DESCRIPTION OF THE TASK: Set each entry down exactly as written.

THE INPUT:
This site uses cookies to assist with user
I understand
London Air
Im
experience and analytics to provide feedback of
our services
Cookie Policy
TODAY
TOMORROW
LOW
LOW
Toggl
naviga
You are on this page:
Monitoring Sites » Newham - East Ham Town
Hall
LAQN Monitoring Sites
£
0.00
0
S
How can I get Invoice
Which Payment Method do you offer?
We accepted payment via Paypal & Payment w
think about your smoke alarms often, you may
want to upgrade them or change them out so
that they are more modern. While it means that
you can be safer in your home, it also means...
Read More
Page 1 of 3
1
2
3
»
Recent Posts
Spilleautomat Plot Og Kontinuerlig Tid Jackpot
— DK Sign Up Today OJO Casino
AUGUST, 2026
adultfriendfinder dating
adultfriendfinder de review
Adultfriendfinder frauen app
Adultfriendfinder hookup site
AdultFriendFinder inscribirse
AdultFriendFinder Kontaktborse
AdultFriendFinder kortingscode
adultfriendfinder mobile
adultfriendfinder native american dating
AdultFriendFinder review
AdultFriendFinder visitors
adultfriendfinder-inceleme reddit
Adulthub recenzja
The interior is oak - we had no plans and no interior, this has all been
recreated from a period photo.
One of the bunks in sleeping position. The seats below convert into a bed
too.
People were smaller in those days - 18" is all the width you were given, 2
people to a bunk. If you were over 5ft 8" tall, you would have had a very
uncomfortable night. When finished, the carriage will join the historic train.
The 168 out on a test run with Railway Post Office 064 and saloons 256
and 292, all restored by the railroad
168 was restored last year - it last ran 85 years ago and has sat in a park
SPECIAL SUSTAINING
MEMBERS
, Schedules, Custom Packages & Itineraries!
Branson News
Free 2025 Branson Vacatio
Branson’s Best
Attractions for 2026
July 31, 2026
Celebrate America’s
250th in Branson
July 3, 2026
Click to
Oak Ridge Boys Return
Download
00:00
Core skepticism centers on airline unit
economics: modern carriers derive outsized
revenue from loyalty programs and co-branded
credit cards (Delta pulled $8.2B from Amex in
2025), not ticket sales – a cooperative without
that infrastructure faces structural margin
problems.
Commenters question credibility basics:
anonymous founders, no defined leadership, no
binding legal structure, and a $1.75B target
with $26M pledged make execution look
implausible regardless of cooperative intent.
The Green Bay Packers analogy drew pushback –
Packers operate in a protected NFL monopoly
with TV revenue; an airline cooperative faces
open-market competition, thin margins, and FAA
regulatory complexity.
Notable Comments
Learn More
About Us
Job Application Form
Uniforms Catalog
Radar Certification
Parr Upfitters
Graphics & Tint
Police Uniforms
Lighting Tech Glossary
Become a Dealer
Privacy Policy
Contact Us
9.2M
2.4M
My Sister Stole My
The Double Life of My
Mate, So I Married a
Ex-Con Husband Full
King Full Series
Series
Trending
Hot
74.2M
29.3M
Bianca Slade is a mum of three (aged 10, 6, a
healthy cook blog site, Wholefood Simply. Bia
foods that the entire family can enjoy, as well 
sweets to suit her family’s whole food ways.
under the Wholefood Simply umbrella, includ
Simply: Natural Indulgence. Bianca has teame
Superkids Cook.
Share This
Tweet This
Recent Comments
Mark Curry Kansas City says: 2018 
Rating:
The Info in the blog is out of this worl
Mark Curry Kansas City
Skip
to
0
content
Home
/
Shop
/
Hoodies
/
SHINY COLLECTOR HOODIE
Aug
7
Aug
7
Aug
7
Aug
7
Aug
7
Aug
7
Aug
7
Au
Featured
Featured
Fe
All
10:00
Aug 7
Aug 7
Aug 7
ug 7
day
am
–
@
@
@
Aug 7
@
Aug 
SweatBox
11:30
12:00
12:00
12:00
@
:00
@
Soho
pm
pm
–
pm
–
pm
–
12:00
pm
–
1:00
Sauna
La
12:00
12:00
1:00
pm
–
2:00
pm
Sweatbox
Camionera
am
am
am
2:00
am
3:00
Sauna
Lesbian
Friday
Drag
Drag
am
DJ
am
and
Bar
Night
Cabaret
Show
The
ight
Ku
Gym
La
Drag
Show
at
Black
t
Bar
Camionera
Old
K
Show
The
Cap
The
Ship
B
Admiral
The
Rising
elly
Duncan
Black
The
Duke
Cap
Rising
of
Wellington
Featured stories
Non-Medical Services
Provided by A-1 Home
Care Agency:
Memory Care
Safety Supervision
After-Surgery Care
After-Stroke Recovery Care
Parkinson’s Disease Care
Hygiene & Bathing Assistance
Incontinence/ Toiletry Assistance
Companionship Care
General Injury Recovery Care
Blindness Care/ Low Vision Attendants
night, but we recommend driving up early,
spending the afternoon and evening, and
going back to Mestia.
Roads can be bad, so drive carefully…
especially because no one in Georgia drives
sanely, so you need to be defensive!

WRITTEN RESPONSE:
This site uses cookies to assist with user
I understand
London Air
Im
experience and analytics to provide feedback of
our services
Cookie Policy
TODAY
TOMORROW
LOW
LOW
Toggl
naviga
You are on this page:
Monitoring Sites » Newham - East Ham Town
Hall
LAQN Monitoring Sites
£
0.00
0
S
How can I get Invoice
Which Payment Method do you offer?
We accepted payment via Paypal & Payment w
think about your smoke alarms often, you may
want to upgrade them or change them out so
that they are more modern. While it means that
you can be safer in your home, it also means...
Read More
Page 1 of 3
1
2
3
»
Recent Posts
Spilleautomat Plot Og Kontinuerlig Tid Jackpot
— DK Sign Up Today OJO Casino
AUGUST, 2026
adultfriendfinder dating
adultfriendfinder de review
Adultfriendfinder frauen app
Adultfriendfinder hookup site
AdultFriendFinder inscribirse
AdultFriendFinder Kontaktborse
AdultFriendFinder kortingscode
adultfriendfinder mobile
adultfriendfinder native american dating
AdultFriendFinder review
AdultFriendFinder visitors
adultfriendfinder-inceleme reddit
Adulthub recenzja
The interior is oak - we had no plans and no interior, this has all been
recreated from a period photo.
One of the bunks in sleeping position. The seats below convert into a bed
too.
People were smaller in those days - 18" is all the width you were given, 2
people to a bunk. If you were over 5ft 8" tall, you would have had a very
uncomfortable night. When finished, the carriage will join the historic train.
The 168 out on a test run with Railway Post Office 064 and saloons 256
and 292, all restored by the railroad
168 was restored last year - it last ran 85 years ago and has sat in a park
SPECIAL SUSTAINING
MEMBERS
, Schedules, Custom Packages & Itineraries!
Branson News
Free 2025 Branson Vacatio
Branson’s Best
Attractions for 2026
July 31, 2026
Celebrate America’s
250th in Branson
July 3, 2026
Click to
Oak Ridge Boys Return
Download
00:00
Core skepticism centers on airline unit
economics: modern carriers derive outsized
revenue from loyalty programs and co-branded
credit cards (Delta pulled $8.2B from Amex in
2025), not ticket sales – a cooperative without
that infrastructure faces structural margin
problems.
Commenters question credibility basics:
anonymous founders, no defined leadership, no
binding legal structure, and a $1.75B target
with $26M pledged make execution look
implausible regardless of cooperative intent.
The Green Bay Packers analogy drew pushback –
Packers operate in a protected NFL monopoly
with TV revenue; an airline cooperative faces
open-market competition, thin margins, and FAA
regulatory complexity.
Notable Comments
Learn More
About Us
Job Application Form
Uniforms Catalog
Radar Certification
Parr Upfitters
Graphics & Tint
Police Uniforms
Lighting Tech Glossary
Become a Dealer
Privacy Policy
Contact Us
9.2M
2.4M
My Sister Stole My
The Double Life of My
Mate, So I Married a
Ex-Con Husband Full
King Full Series
Series
Trending
Hot
74.2M
29.3M
Bianca Slade is a mum of three (aged 10, 6, a
healthy cook blog site, Wholefood Simply. Bia
foods that the entire family can enjoy, as well 
sweets to suit her family’s whole food ways.
under the Wholefood Simply umbrella, includ
Simply: Natural Indulgence. Bianca has teame
Superkids Cook.
Share This
Tweet This
Recent Comments
Mark Curry Kansas City says: 2018 
Rating:
The Info in the blog is out of this worl
Mark Curry Kansas City
Skip
to
0
content
Home
/
Shop
/
Hoodies
/
SHINY COLLECTOR HOODIE
Aug
7
Aug
7
Aug
7
Aug
7
Aug
7
Aug
7
Aug
7
Au
Featured
Featured
Fe
All
10:00
Aug 7
Aug 7
Aug 7
ug 7
day
am
–
@
@
@
Aug 7
@
Aug 
SweatBox
11:30
12:00
12:00
12:00
@
:00
@
Soho
pm
pm
–
pm
–
pm
–
12:00
pm
–
1:00
Sauna
La
12:00
12:00
1:00
pm
–
2:00
pm
Sweatbox
Camionera
am
am
am
2:00
am
3:00
Sauna
Lesbian
Friday
Drag
Drag
am
DJ
am
and
Bar
Night
Cabaret
Show
The
ight
Ku
Gym
La
Drag
Show
at
Black
t
Bar
Camionera
Old
K
Show
The
Cap
The
Ship
B
Admiral
The
Rising
elly
Duncan
Black
The
Duke
Cap
Rising
of
Wellington
Featured stories
Non-Medical Services
Provided by A-1 Home
Care Agency:
Memory Care
Safety Supervision
After-Surgery Care
After-Stroke Recovery Care
Parkinson’s Disease Care
Hygiene & Bathing Assistance
Incontinence/ Toiletry Assistance
Companionship Care
General Injury Recovery Care
Blindness Care/ Low Vision Attendants
night, but we recommend driving up early,
spending the afternoon and evening, and
going back to Mestia.
Roads can be bad, so drive carefully…
especially because no one in Georgia drives
sanely, so you need to be defensive!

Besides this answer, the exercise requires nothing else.